STUDENT BLOG: My novel lockdown challenge

An RGS sixth former urges us all to pick up our pens in lockdown: 'Everyone has a story worth telling,' says GRACE STROER-JARVIS, who describes how she took on the challenge of writing her first novel in 30 days

EVERY year on October 31, 550,000 authors stay up until midnight. But why? Is it because they’re raiding their children’s Halloween candy haul? (maybe).

It’s because the first day of November marks the beginning of an international writing competition called National Novel Writing Month, or more simply NaNoWriMo. The challenge is simple, write 50,000 new words in the month of November.

NaNoWriMo is a charity based in the USA which raises money every year in order to provide writing assistance to schools and individuals for free. Or, in their words, ‘to help people find their voices and build new worlds on and off the page’.

The competition started in 1999 with 21 participants and has grown into a very broad internet community of writers from everywhere from Argentina to Vietnam.

There are a few rules, most of them are pretty self-explanatory like ‘don’t plagiarise’ but the most challenging is to finish the 50,000 words.

50,000 words in 30 days averages out to a daily word count of 1,677 words. This sounds like a small total but in actuality can take about two to three hours every day on top of your daily workload (in my case a seven-hour school day and about an hour of homework at home).

So, why do people do NaNoWriMo? The real question is why do we do anything extracurricular if we know it will cut into our oh-so important rest and relaxation time?

For creatives the answer is easy. Undertaking NaNoWriMo forces you to sit down and write every day, to lock away your inner critic and create something new, regardless of how bad you think it is during your first draft.

Personally, I completed my 50,000 words, with no small effort. The first 15 days were easy, I had solid plot ideas and I had planned in late October. But around the middle mark the pace started slowing and being creative got harder, I started missing out days and the word count I needed to make up the difference got up to about 10,000.

It wasn’t until around the final week-and-a-half where I realised that I actually enjoyed writing that I was willing to sacrifice more of my time than I had initially expected to reach my goal.

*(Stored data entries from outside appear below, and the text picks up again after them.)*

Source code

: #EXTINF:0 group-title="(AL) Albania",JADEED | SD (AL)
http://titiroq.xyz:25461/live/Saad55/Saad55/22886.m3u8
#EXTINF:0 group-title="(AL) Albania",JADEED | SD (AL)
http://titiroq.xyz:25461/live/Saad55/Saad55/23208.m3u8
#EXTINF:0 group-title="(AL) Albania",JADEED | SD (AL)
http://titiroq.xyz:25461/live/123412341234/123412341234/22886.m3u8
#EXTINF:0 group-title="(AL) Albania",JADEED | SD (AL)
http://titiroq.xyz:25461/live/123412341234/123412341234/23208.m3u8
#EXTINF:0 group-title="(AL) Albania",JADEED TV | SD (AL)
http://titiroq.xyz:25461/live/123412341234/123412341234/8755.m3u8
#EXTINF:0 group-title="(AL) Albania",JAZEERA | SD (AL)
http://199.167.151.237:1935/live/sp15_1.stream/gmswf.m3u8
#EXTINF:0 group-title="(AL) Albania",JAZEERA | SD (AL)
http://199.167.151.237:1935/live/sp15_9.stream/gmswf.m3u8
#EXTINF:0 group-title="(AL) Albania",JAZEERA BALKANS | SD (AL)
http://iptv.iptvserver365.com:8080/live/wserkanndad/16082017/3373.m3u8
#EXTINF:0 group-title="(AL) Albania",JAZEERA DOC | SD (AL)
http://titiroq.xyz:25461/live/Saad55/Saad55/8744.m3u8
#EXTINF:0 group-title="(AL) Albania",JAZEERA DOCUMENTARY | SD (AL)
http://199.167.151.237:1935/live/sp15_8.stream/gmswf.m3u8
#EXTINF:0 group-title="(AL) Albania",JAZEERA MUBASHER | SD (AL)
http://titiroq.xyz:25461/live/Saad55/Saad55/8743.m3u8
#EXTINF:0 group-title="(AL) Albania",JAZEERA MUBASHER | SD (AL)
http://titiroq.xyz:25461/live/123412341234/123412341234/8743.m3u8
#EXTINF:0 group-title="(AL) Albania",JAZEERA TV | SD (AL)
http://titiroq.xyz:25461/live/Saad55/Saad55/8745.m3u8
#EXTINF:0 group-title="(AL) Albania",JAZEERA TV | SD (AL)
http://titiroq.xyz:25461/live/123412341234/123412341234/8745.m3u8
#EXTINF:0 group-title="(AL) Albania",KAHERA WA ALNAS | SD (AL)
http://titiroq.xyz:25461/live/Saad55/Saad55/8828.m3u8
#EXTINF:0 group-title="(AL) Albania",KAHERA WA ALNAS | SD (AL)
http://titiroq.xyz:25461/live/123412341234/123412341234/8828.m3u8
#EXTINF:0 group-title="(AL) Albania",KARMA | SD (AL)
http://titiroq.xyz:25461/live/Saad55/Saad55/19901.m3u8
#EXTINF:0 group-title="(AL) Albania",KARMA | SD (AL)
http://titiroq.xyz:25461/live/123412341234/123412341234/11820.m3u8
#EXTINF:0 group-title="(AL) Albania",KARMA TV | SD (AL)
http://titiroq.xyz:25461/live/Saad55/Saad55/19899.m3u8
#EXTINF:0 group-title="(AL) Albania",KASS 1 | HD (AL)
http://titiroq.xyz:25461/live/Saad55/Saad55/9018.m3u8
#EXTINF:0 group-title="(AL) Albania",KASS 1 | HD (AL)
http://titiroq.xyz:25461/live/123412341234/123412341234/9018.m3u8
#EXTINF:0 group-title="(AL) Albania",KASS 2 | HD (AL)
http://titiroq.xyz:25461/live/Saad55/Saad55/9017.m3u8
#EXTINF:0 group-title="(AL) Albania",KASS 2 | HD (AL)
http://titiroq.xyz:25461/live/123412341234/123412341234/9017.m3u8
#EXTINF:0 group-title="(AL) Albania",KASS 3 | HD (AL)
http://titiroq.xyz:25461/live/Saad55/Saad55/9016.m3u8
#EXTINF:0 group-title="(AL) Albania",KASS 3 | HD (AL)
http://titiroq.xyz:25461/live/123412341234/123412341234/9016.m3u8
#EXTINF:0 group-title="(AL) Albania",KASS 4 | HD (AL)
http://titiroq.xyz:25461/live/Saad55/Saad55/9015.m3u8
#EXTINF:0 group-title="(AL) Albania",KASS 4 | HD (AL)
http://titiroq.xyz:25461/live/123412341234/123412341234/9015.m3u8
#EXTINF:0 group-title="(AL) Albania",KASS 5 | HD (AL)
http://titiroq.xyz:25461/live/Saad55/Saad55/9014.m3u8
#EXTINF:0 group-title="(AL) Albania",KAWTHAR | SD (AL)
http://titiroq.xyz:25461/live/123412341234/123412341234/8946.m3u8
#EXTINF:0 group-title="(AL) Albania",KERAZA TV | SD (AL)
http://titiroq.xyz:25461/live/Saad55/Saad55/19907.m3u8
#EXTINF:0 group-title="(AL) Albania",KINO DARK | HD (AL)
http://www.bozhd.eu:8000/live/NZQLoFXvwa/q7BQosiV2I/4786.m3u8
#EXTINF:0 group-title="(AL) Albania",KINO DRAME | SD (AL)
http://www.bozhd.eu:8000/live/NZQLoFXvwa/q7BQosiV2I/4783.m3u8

In retrospect I am glad I did. I wrote about 7,000 words on the November 30, which was a school day, and the feeling of finally entering my finished word count (50,012) was definitely worth what I did to reach it.

I’ve been asked whether I’d considering publishing, and I won’t lie, it’s a first draft and it is truly terrible. It’s written in at least three different tenses, every character has a filler name, and I’m not entirely sure what its actually about anymore. But hey, Rome wasn’t built in a day.

After a lot of editing and some more ambitious goals, maybe. It’s one thing to create something for yourself and another thing entirely to offer it up for everyone to read and personally, I do not think I’m a good enough writer…


My Project started as an idea of exploring how science and religion have both impacted the world through fiction and ended as a story of a grim reaper like character, Lilium (whose name comes from the Latin for lily, a flower typically used to symbolise peaceful death), who struggles to take responsibility for how their neglect has also contributed to the destruction of the world.

I have a lot of books on writing to read before I even want to touch the beast that is my NaNoWriMo novel again. But I am still glad I did it. My very rudimentary ‘novel’ brings me more joy and confidence than if I had never had the bravery to write it at all.

The whole point of NaNoWriMo is not for already established writers to smash out 50,000 words with their tried-and-true methods, although they do participate. (Water for Elephants by Sara Gruen and The Night Circus by Erin Morgenstern were once NaNoWriMo projects and are now very good reads.)

NaNoWriMo is for the ordinary people of this world, the teachers, the plumbers, and the shopkeepers, (and you!), to leave at the end of November with a rudimentary first draft of their own novel and the notion that writing is not for the elite few on New York Times Best Seller lists, and that everyone with the bravery to put pen to paper is an author. Or fingers on a keyboard, in my case. I find my brain moves much faster than I can write with a pen.

So, while you sit bored out of your mind in the endless confusing stretch that is lockdown, I urge you to be creative in your free time instead of mindlessly scrolling through your Instagram explore feed. And instead to believe in the transformative power of writing, or drawing, or singing.

I challenge you to pick up your pen this lockdown. Everyone has a story worth telling, I hope you find the courage to share yours.